A federal judge has temporarily placed on hold a lawsuit attacking Netflix Inc. for failing to provide closed-captioning text for its web-only streaming video after the parties entered into settlement talks.
U.S. District Judge Michael Ponsor in Springfield, Mass., on September 13 stayed proceedings in National Association of the Deaf v. Netflix Inc. until October 2. The parties had filed a joint motion on September 12 apprising Ponsor of their negotiations.
The association sued Netflix in June 2011. The Western Massachusetts Association of the Deaf and Hearing Impaired and Lee Nettles, director of the Stavros Center for Independent Living in Springfield also are plaintiffs.

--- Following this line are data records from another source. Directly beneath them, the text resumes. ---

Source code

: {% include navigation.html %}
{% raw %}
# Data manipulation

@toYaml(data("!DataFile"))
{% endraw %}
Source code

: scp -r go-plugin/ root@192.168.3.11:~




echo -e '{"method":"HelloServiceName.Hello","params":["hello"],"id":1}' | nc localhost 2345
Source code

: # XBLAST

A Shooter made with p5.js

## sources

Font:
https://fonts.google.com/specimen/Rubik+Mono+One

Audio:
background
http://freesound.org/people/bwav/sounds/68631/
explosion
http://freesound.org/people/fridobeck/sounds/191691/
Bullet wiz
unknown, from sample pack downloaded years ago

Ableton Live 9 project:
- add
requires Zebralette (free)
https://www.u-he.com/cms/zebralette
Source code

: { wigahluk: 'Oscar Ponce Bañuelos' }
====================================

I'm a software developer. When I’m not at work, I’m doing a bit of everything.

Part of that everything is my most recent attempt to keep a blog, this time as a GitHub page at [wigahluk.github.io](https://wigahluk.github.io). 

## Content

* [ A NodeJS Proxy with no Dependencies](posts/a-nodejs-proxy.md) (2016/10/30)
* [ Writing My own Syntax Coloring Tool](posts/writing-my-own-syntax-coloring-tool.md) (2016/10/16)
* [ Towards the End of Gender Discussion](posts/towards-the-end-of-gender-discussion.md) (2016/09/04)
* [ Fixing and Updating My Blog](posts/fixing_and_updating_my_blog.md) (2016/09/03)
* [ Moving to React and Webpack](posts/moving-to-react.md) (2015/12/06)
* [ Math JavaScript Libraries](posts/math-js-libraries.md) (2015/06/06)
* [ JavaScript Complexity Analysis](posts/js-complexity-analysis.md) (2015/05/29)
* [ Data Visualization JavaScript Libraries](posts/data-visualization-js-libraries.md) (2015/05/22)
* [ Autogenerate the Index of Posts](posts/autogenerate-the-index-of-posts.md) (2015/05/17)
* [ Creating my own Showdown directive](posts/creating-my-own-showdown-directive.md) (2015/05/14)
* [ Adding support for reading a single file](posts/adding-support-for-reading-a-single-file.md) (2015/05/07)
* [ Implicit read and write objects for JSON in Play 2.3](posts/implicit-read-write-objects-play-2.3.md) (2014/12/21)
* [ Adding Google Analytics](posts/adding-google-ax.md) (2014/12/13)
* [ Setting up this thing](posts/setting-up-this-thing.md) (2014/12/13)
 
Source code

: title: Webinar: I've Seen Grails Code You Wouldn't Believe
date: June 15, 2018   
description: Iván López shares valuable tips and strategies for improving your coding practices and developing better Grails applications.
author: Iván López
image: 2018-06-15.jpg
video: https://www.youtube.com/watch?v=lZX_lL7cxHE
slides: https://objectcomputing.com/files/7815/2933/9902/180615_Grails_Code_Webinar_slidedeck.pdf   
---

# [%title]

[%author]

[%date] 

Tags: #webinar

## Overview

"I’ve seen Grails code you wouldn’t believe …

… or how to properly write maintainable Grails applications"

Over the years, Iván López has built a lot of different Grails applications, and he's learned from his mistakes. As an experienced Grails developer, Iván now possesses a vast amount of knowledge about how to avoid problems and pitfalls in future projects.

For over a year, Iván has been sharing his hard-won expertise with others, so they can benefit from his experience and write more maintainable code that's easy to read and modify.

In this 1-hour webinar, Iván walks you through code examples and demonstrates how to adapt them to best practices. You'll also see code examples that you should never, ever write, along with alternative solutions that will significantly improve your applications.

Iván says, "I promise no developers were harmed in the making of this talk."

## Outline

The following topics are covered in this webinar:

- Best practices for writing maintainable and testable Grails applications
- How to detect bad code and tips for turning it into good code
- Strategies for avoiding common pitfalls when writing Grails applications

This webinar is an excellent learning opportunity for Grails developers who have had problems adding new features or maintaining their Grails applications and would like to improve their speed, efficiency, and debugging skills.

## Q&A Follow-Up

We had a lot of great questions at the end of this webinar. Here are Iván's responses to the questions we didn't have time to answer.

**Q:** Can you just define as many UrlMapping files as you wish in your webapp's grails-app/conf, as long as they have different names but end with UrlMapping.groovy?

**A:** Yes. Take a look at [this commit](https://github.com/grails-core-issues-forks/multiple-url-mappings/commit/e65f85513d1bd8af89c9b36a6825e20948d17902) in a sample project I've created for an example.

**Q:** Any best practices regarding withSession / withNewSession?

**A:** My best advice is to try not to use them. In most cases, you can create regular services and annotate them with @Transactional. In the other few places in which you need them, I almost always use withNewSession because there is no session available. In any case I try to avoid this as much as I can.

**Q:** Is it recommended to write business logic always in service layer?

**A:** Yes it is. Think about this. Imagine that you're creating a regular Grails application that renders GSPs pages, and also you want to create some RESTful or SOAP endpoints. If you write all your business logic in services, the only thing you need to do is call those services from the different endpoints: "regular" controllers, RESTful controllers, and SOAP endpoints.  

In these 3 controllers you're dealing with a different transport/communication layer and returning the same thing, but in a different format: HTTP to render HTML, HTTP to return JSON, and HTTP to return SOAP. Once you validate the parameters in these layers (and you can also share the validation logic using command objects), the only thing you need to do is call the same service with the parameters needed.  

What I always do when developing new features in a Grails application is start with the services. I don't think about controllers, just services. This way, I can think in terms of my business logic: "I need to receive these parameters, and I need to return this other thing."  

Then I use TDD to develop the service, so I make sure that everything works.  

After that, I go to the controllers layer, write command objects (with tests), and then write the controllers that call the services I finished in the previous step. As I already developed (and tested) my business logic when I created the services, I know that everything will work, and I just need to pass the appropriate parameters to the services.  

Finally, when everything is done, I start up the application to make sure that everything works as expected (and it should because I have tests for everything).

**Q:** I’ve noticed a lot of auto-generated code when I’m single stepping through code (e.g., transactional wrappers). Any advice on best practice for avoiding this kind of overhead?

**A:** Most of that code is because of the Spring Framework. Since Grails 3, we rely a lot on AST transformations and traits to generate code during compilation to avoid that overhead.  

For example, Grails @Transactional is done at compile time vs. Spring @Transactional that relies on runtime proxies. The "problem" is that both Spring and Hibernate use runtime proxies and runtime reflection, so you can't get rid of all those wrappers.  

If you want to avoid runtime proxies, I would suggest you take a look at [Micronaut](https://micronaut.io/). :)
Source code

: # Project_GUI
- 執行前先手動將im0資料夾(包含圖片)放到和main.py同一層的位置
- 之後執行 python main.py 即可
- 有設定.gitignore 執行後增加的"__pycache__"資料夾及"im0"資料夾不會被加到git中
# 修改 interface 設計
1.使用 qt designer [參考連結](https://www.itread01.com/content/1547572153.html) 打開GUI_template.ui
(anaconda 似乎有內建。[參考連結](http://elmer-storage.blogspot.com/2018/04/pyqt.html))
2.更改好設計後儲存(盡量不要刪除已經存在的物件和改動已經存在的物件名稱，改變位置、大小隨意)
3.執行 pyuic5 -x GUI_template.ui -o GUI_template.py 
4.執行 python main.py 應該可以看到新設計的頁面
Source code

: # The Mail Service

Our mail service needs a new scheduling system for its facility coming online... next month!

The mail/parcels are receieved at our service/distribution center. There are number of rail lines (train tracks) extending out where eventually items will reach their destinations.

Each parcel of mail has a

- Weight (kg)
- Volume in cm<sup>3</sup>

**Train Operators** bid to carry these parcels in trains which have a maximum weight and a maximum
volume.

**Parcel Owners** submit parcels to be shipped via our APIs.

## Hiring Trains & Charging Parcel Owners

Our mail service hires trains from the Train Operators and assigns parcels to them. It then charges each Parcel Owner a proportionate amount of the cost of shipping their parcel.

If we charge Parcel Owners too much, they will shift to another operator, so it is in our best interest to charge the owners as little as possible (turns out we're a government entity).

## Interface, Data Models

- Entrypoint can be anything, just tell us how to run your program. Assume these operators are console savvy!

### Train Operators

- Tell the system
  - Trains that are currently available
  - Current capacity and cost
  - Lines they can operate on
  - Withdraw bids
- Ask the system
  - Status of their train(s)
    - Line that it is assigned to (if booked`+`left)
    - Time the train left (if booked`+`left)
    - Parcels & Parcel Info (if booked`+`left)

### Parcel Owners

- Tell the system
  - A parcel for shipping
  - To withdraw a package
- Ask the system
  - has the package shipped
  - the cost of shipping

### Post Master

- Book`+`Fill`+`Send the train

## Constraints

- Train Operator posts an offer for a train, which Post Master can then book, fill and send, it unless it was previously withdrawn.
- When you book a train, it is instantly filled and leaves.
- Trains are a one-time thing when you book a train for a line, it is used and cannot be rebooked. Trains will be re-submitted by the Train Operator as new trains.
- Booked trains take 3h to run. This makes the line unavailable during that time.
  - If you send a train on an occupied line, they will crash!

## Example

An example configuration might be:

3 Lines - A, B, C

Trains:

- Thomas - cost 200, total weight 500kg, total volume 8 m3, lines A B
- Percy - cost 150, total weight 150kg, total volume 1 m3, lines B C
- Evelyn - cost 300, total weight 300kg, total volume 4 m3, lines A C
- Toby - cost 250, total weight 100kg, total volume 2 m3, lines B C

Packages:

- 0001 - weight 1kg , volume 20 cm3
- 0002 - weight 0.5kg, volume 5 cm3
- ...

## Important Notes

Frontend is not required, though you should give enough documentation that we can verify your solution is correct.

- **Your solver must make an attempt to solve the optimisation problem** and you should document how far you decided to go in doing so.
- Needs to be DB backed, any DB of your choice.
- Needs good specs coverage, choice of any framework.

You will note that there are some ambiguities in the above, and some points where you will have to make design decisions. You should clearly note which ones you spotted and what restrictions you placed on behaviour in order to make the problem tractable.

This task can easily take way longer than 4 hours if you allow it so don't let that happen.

In June 2012, Ponsor denied Netflix’s motion for judgment on the pleadings, ruling that the Americans with Disabilities Act of 1990 requires the company to provide the closed-captioning text with the streaming video.
In July 2012, Netflix asked Ponsor to amend that order and to certify an appeal to the U.S. Court of Appeals for the First Circuit. Netflix called Ponsor’s order “the broadest-ever extension of the ADA’s scope.” It also claimed that applying the ADA to streaming video was at odds with the Twenty-First Century Communications and Video Accessibility Act of 2010. In August, Ponsor refused to santion an interlocutory appeal.
Plaintiffs attorneys at Lewis Feinberg Lee Renaker & Jackson in Oakland, Calif.; the Disability Rights Education and Defense Fund Inc. in Berkeley, Calif.; and Sugarman, Rogers, Barshak & Cohen in Boston did not respond to requests for comment. Neither did defense attorneys at Morrison & Foerster.